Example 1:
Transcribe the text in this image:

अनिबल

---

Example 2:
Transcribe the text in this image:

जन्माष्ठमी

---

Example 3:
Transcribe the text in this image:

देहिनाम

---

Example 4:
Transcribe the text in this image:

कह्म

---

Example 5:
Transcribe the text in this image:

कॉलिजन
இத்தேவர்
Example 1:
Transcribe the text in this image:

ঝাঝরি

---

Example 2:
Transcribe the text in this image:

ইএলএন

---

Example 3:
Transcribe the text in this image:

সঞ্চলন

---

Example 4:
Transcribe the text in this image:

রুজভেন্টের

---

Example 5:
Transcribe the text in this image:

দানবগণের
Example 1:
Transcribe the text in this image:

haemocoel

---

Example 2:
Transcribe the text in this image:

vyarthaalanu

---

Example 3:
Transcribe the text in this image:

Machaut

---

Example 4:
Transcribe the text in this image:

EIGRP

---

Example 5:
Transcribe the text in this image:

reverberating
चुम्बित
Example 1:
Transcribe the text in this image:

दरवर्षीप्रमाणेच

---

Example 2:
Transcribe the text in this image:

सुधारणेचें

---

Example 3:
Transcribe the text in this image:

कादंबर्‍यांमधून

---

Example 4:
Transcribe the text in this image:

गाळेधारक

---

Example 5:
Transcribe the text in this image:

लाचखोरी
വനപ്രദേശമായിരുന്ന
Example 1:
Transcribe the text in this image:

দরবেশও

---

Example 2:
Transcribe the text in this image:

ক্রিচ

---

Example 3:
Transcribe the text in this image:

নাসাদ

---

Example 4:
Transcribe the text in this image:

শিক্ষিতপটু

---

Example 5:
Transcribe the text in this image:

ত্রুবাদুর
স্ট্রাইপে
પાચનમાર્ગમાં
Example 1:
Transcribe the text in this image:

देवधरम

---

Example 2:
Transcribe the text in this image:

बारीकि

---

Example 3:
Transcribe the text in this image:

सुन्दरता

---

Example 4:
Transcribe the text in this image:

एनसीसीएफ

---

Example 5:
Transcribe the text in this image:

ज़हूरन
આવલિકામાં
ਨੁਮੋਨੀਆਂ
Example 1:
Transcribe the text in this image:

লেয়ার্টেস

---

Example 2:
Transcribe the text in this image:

::::::::

• WHAT YOU ARE ASKED TO DO
Everything in the data above should be output exactly as it stands.

• TASK ANSWER
Example 1:
Transcribe the text in this image:

अनिबल

---

Example 2:
Transcribe the text in this image:

जन्माष्ठमी

---

Example 3:
Transcribe the text in this image:

देहिनाम

---

Example 4:
Transcribe the text in this image:

कह्म

---

Example 5:
Transcribe the text in this image:

कॉलिजन
இத்தேவர்
Example 1:
Transcribe the text in this image:

ঝাঝরি

---

Example 2:
Transcribe the text in this image:

ইএলএন

---

Example 3:
Transcribe the text in this image:

সঞ্চলন

---

Example 4:
Transcribe the text in this image:

রুজভেন্টের

---

Example 5:
Transcribe the text in this image:

দানবগণের
Example 1:
Transcribe the text in this image:

haemocoel

---

Example 2:
Transcribe the text in this image:

vyarthaalanu

---

Example 3:
Transcribe the text in this image:

Machaut

---

Example 4:
Transcribe the text in this image:

EIGRP

---

Example 5:
Transcribe the text in this image:

reverberating
चुम्बित
Example 1:
Transcribe the text in this image:

दरवर्षीप्रमाणेच

---

Example 2:
Transcribe the text in this image:

सुधारणेचें

---

Example 3:
Transcribe the text in this image:

कादंबर्‍यांमधून

---

Example 4:
Transcribe the text in this image:

गाळेधारक

---

Example 5:
Transcribe the text in this image:

लाचखोरी
വനപ്രദേശമായിരുന്ന
Example 1:
Transcribe the text in this image:

দরবেশও

---

Example 2:
Transcribe the text in this image:

ক্রিচ

---

Example 3:
Transcribe the text in this image:

নাসাদ

---

Example 4:
Transcribe the text in this image:

শিক্ষিতপটু

---

Example 5:
Transcribe the text in this image:

ত্রুবাদুর
স্ট্রাইপে
પાચનમાર્ગમાં
Example 1:
Transcribe the text in this image:

देवधरम

---

Example 2:
Transcribe the text in this image:

बारीकि

---

Example 3:
Transcribe the text in this image:

सुन्दरता

---

Example 4:
Transcribe the text in this image:

एनसीसीएफ

---

Example 5:
Transcribe the text in this image:

ज़हूरन
આવલિકામાં
ਨੁਮੋਨੀਆਂ
Example 1:
Transcribe the text in this image:

লেয়ার্টেস

---

Example 2:
Transcribe the text in this image:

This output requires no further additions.